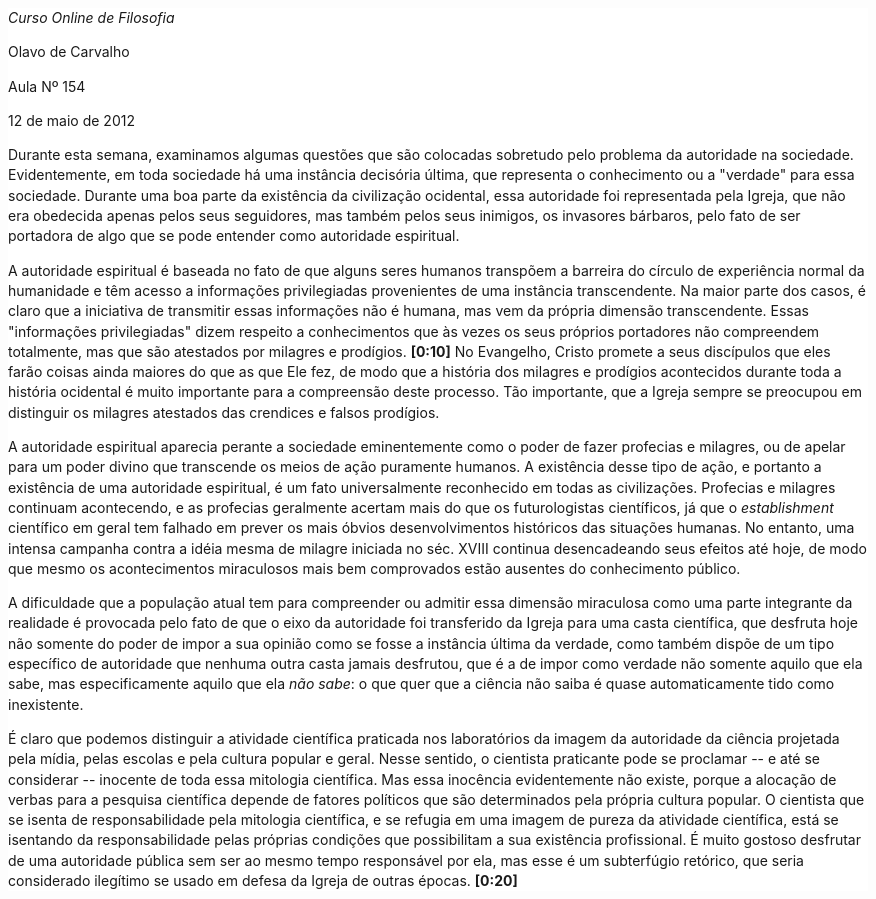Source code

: *Curso Online de Filosofia*

Olavo de Carvalho

Aula Nº 154

12 de maio de 2012

Durante esta semana, examinamos algumas questões que são colocadas sobretudo pelo problema da autoridade na sociedade. Evidentemente, em toda sociedade há uma instância decisória última, que representa o conhecimento ou a "verdade" para essa sociedade. Durante uma boa parte da existência da civilização ocidental, essa autoridade foi representada pela Igreja, que não era obedecida apenas pelos seus seguidores, mas também pelos seus inimigos, os invasores bárbaros, pelo fato de ser portadora de algo que se pode entender como autoridade espiritual.

A autoridade espiritual é baseada no fato de que alguns seres humanos transpõem a barreira do círculo de experiência normal da humanidade e têm acesso a informações privilegiadas provenientes de uma instância transcendente. Na maior parte dos casos, é claro que a iniciativa de transmitir essas informações não é humana, mas vem da própria dimensão transcendente. Essas "informações privilegiadas" dizem respeito a conhecimentos que às vezes os seus próprios portadores não compreendem totalmente, mas que são atestados por milagres e prodígios. **\[0:10\]** No Evangelho, Cristo promete a seus discípulos que eles farão coisas ainda maiores do que as que Ele fez, de modo que a história dos milagres e prodígios acontecidos durante toda a história ocidental é muito importante para a compreensão deste processo. Tão importante, que a Igreja sempre se preocupou em distinguir os milagres atestados das crendices e falsos prodígios.

A autoridade espiritual aparecia perante a sociedade eminentemente como o poder de fazer profecias e milagres, ou de apelar para um poder divino que transcende os meios de ação puramente humanos. A existência desse tipo de ação, e portanto a existência de uma autoridade espiritual, é um fato universalmente reconhecido em todas as civilizações. Profecias e milagres continuam acontecendo, e as profecias geralmente acertam mais do que os futurologistas científicos, já que o *establishment* científico em geral tem falhado em prever os mais óbvios desenvolvimentos históricos das situações humanas. No entanto, uma intensa campanha contra a idéia mesma de milagre iniciada no séc. XVIII continua desencadeando seus efeitos até hoje, de modo que mesmo os acontecimentos miraculosos mais bem comprovados estão ausentes do conhecimento público.

A dificuldade que a população atual tem para compreender ou admitir essa dimensão miraculosa como uma parte integrante da realidade é provocada pelo fato de que o eixo da autoridade foi transferido da Igreja para uma casta científica, que desfruta hoje não somente do poder de impor a sua opinião como se fosse a instância última da verdade, como também dispõe de um tipo específico de autoridade que nenhuma outra casta jamais desfrutou, que é a de impor como verdade não somente aquilo que ela sabe, mas especificamente aquilo que ela *não sabe*: o que quer que a ciência não saiba é quase automaticamente tido como inexistente.

É claro que podemos distinguir a atividade científica praticada nos laboratórios da imagem da autoridade da ciência projetada pela mídia, pelas escolas e pela cultura popular e geral. Nesse sentido, o cientista praticante pode se proclamar -- e até se considerar -- inocente de toda essa mitologia científica. Mas essa inocência evidentemente não existe, porque a alocação de verbas para a pesquisa científica depende de fatores políticos que são determinados pela própria cultura popular. O cientista que se isenta de responsabilidade pela mitologia científica, e se refugia em uma imagem de pureza da atividade científica, está se isentando da responsabilidade pelas próprias condições que possibilitam a sua existência profissional. É muito gostoso desfrutar de uma autoridade pública sem ser ao mesmo tempo responsável por ela, mas esse é um subterfúgio retórico, que seria considerado ilegítimo se usado em defesa da Igreja de outras épocas. **\[0:20\]**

---------------

TASK ITEM: Would you set down every line of the data above exactly, skipping the pictures?

YOUR SOLUTION:
Source code

: *Curso Online de Filosofia*

Olavo de Carvalho

Aula Nº 154

12 de maio de 2012

Durante esta semana, examinamos algumas questões que são colocadas sobretudo pelo problema da autoridade na sociedade. Evidentemente, em toda sociedade há uma instância decisória última, que representa o conhecimento ou a "verdade" para essa sociedade. Durante uma boa parte da existência da civilização ocidental, essa autoridade foi representada pela Igreja, que não era obedecida apenas pelos seus seguidores, mas também pelos seus inimigos, os invasores bárbaros, pelo fato de ser portadora de algo que se pode entender como autoridade espiritual.

A autoridade espiritual é baseada no fato de que alguns seres humanos transpõem a barreira do círculo de experiência normal da humanidade e têm acesso a informações privilegiadas provenientes de uma instância transcendente. Na maior parte dos casos, é claro que a iniciativa de transmitir essas informações não é humana, mas vem da própria dimensão transcendente. Essas "informações privilegiadas" dizem respeito a conhecimentos que às vezes os seus próprios portadores não compreendem totalmente, mas que são atestados por milagres e prodígios. **\[0:10\]** No Evangelho, Cristo promete a seus discípulos que eles farão coisas ainda maiores do que as que Ele fez, de modo que a história dos milagres e prodígios acontecidos durante toda a história ocidental é muito importante para a compreensão deste processo. Tão importante, que a Igreja sempre se preocupou em distinguir os milagres atestados das crendices e falsos prodígios.

A autoridade espiritual aparecia perante a sociedade eminentemente como o poder de fazer profecias e milagres, ou de apelar para um poder divino que transcende os meios de ação puramente humanos. A existência desse tipo de ação, e portanto a existência de uma autoridade espiritual, é um fato universalmente reconhecido em todas as civilizações. Profecias e milagres continuam acontecendo, e as profecias geralmente acertam mais do que os futurologistas científicos, já que o *establishment* científico em geral tem falhado em prever os mais óbvios desenvolvimentos históricos das situações humanas. No entanto, uma intensa campanha contra a idéia mesma de milagre iniciada no séc. XVIII continua desencadeando seus efeitos até hoje, de modo que mesmo os acontecimentos miraculosos mais bem comprovados estão ausentes do conhecimento público.

A dificuldade que a população atual tem para compreender ou admitir essa dimensão miraculosa como uma parte integrante da realidade é provocada pelo fato de que o eixo da autoridade foi transferido da Igreja para uma casta científica, que desfruta hoje não somente do poder de impor a sua opinião como se fosse a instância última da verdade, como também dispõe de um tipo específico de autoridade que nenhuma outra casta jamais desfrutou, que é a de impor como verdade não somente aquilo que ela sabe, mas especificamente aquilo que ela *não sabe*: o que quer que a ciência não saiba é quase automaticamente tido como inexistente.

É claro que podemos distinguir a atividade científica praticada nos laboratórios da imagem da autoridade da ciência projetada pela mídia, pelas escolas e pela cultura popular e geral. Nesse sentido, o cientista praticante pode se proclamar -- e até se considerar -- inocente de toda essa mitologia científica. Mas essa inocência evidentemente não existe, porque a alocação de verbas para a pesquisa científica depende de fatores políticos que são determinados pela própria cultura popular. O cientista que se isenta de responsabilidade pela mitologia científica, e se refugia em uma imagem de pureza da atividade científica, está se isentando da responsabilidade pelas próprias condições que possibilitam a sua existência profissional. É muito gostoso desfrutar de uma autoridade pública sem ser ao mesmo tempo responsável por ela, mas esse é um subterfúgio retórico, que seria considerado ilegítimo se usado em defesa da Igreja de outras épocas. **\[0:20\]**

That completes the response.